Christian Hanus, gibt es auch im Umgang mit dem Bauerbe Umweltgütesiegel?
Hanus: Grundsätzlich fehlt es nicht an Zertifizierungen. Aber vieles berücksichtigt bestimmte Aspekte nicht. Ich kann der Kunstmeile Krems nur Komplimente aussprechen, was sie alles umgesetzt hat, das ist vorbildlich. Aber gerade bei Museen stellt sich auch die Frage: Wo ist die Bilanzgrenze? Wenn diese das Gebäude ist, werden bestimmte Aspekte ausgeblendet, etwa wenn zu Ausstellungen scharenweise Leute aus New York oder Südafrika eingeflogen werden. Wenn ich solche Emissionen generiere, wird das oft nicht abgebildet. Bei Bestandsbauten gilt als Faustregel: Wenn ein Massivbau neu errichtet wird, dann wird dabei so viel graue Energie verbraucht, dass man damit bis zu drei Generationen lang den Heizwärmebedarf decken kann. Solche Faktoren werden ebenso oft nicht berücksichtigt. Ich durfte in einer Expertenkommission mitarbeiten, wo es um die Ertüchtigung des historischen Erbes gegen die Folgen des Klimawandels geht. Im Juni wurde der Bericht veröffentlicht.

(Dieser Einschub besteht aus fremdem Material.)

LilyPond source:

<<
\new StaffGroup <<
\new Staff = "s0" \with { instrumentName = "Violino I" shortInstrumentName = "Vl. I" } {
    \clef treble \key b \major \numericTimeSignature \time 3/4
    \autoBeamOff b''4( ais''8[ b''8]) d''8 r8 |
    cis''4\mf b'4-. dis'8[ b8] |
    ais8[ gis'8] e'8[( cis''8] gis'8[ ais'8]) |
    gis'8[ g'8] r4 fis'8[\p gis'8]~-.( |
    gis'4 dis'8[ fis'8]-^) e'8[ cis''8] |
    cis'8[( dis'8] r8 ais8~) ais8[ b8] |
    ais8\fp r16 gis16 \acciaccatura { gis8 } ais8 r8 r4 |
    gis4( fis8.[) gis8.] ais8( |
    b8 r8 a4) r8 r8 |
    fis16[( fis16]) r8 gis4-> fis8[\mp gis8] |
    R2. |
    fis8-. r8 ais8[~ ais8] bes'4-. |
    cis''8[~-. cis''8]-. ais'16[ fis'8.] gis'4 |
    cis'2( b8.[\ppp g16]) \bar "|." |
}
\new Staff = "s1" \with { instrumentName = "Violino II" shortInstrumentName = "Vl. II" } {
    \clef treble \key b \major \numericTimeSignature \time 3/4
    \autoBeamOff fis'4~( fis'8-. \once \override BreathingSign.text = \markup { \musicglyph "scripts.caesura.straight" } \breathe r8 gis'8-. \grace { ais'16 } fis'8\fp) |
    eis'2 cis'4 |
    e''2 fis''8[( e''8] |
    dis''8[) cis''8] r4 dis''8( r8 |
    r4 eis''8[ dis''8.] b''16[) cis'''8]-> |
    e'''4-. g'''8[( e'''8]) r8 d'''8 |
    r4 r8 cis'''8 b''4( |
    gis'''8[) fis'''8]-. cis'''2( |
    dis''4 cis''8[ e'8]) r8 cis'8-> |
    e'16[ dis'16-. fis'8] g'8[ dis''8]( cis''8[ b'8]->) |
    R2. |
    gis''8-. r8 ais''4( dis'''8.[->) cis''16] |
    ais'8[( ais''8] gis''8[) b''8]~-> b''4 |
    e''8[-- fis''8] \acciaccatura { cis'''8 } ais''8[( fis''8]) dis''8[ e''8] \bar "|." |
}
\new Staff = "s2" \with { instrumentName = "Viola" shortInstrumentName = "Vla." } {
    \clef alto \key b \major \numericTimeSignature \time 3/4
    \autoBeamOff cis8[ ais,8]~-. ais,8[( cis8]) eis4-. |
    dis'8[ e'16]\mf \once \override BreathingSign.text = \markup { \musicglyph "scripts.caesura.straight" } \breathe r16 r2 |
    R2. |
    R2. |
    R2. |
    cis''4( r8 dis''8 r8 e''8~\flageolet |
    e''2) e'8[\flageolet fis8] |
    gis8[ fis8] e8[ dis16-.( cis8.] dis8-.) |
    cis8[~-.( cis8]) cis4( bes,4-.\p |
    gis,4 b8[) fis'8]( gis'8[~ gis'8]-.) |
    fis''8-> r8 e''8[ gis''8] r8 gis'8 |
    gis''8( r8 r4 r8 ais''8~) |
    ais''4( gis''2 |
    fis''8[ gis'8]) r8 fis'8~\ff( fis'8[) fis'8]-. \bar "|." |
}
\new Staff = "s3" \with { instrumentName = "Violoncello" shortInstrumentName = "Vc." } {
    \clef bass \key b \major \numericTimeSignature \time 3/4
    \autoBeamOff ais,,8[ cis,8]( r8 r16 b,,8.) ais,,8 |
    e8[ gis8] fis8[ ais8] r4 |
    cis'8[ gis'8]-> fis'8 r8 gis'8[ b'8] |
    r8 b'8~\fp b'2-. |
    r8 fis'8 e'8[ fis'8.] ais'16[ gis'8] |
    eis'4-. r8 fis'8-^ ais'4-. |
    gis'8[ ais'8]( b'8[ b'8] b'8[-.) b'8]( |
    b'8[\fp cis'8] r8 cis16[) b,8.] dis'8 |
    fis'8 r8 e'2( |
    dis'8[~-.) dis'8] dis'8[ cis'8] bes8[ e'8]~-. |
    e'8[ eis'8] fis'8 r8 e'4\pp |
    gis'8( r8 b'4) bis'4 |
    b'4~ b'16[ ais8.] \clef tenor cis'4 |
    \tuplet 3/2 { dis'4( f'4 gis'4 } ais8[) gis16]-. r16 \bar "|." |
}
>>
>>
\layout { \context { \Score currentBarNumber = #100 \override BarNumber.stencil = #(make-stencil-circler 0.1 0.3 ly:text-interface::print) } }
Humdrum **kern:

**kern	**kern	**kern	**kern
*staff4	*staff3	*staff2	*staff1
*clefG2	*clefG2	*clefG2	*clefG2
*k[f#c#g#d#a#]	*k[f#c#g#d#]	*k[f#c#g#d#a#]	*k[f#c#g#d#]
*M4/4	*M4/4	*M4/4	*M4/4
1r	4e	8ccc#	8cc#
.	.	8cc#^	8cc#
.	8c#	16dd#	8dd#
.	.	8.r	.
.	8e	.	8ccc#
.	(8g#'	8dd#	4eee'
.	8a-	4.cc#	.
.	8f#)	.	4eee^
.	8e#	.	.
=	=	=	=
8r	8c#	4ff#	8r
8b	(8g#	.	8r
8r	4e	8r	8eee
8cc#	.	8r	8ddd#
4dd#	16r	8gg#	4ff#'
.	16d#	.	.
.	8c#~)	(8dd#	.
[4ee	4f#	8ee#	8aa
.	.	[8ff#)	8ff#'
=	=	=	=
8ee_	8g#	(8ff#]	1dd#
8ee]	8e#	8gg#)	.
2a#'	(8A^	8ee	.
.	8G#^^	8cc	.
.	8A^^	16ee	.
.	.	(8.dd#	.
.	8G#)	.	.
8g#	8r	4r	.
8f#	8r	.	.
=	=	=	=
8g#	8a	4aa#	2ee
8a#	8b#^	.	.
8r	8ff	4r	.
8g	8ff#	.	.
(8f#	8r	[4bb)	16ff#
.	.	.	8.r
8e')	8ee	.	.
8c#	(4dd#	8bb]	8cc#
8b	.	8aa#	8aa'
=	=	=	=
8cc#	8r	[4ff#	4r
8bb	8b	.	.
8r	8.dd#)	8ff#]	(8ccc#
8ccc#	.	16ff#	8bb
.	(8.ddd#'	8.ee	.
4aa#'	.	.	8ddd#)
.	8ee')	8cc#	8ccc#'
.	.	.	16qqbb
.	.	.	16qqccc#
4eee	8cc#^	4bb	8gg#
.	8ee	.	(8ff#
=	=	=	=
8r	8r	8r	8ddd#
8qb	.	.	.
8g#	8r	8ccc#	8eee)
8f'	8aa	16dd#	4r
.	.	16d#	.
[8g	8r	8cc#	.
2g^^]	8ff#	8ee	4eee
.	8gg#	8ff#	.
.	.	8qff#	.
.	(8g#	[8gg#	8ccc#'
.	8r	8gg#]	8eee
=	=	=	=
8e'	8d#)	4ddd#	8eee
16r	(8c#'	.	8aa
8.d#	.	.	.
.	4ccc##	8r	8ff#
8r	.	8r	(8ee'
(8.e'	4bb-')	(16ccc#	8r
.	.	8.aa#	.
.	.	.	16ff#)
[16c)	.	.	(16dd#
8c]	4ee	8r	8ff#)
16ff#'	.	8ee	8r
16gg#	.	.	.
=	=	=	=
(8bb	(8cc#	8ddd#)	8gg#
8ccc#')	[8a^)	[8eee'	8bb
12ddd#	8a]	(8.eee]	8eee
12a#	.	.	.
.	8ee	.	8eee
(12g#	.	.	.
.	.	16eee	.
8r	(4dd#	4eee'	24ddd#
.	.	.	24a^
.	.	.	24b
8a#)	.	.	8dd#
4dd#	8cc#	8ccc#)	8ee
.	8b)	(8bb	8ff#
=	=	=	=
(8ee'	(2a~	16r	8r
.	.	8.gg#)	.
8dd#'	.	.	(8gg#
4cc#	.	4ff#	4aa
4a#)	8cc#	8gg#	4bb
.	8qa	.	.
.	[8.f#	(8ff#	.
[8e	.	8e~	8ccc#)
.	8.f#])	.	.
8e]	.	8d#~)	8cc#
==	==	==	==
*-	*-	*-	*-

Es ist erstaunlich, wie viele Mosaiksteinchen in der EU schon da sind: Skandinavien ist sehr weit in den ökologischen, Schottland in den ökonomischen Lebenszyklusanalysen. Da kommt viel Wissen zusammen.
Reinhard Kern, wird die Mobilität beim Österreichischen Umweltzeichen auch berücksichtigt?
Kern: Ein kleiner Teil davon betrifft die Erreichbarkeit mit öffentlichen Verkehrsmitteln bei Veranstaltungen und beispielsweise, ob es Anschlüsse für Elektromobilität gibt. Wir gehen auch darauf ein, indem wir etwa dem Publikum aus Wien bei einer Eröffnung einen Shuttlebus anbieten, sodass nicht alle einzeln mit dem Auto anreisen.
Ein großes Thema in Museen und Ausstellungsinstitutionen ist die Ausstellungsarchitektur, die oft recht aufwändig ist und der Trend Richtung Re-Use geht. Gibt es da in den vergangenen Jahren ein Umdenken, auch innerhalb der Kollegenschaft?
Kern: Das gibt es, doch man muss eine Balance finden. Für die Landesgalerie fand etwa das Büro hg merz ein modulares System, wo der Kern der Wände aus Staffelkonstruktionen besteht. Auf Kisten kann man kleine Bauteile in den Raum stellen, ohne dass die Wand umkippt. Wenn wir Ausstellungen umbauen, werden die Wände zerlegt und dann neu angeordnet. Wir ändern nur die Beplattung. Das spart Kosten. Die Kuratorinnen und Kuratoren wissen mit dem System umzugehen.
Christian Hanus, wie können bestehende Gebäude umgenutzt werden?
Hanus: Eine Umnutzung ist planerisch immer sehr anspruchsvoll. Welche Nutzung passt zu welchem Gebäude? Da müssen entsprechende Konzepte entwickelt werden, um die Tugenden alter Bauwerke wirtschaftlich, ökologisch und bauphysikalisch am besten zu nutzen. Die Spannweite bewegt sich zwischen einem Künstleratelier, wo man mit wenig Investitionen eine Nutzung einbringen kann und einem Sanatorium: Dort müssen Barrierefreiheit, Hygiene und Flexibilität gewährleistet sein. Man muss austarieren, wo das Gebäude das Optimum hergibt. Mich beeindruckt, wie flexibel alte Gebäude sind. Ein gutes Beispiel ist die Universität für Weiterbildung Krems. Diese war eigentlich eine Tabakfabrik, also eine industrielle Produktion, und ist nun eine Bildungsinstitution. Natürlich waren da große Umbauten nötig. Aber das Gebäude lässt sich optimal nutzen, weil es so flexibel ist.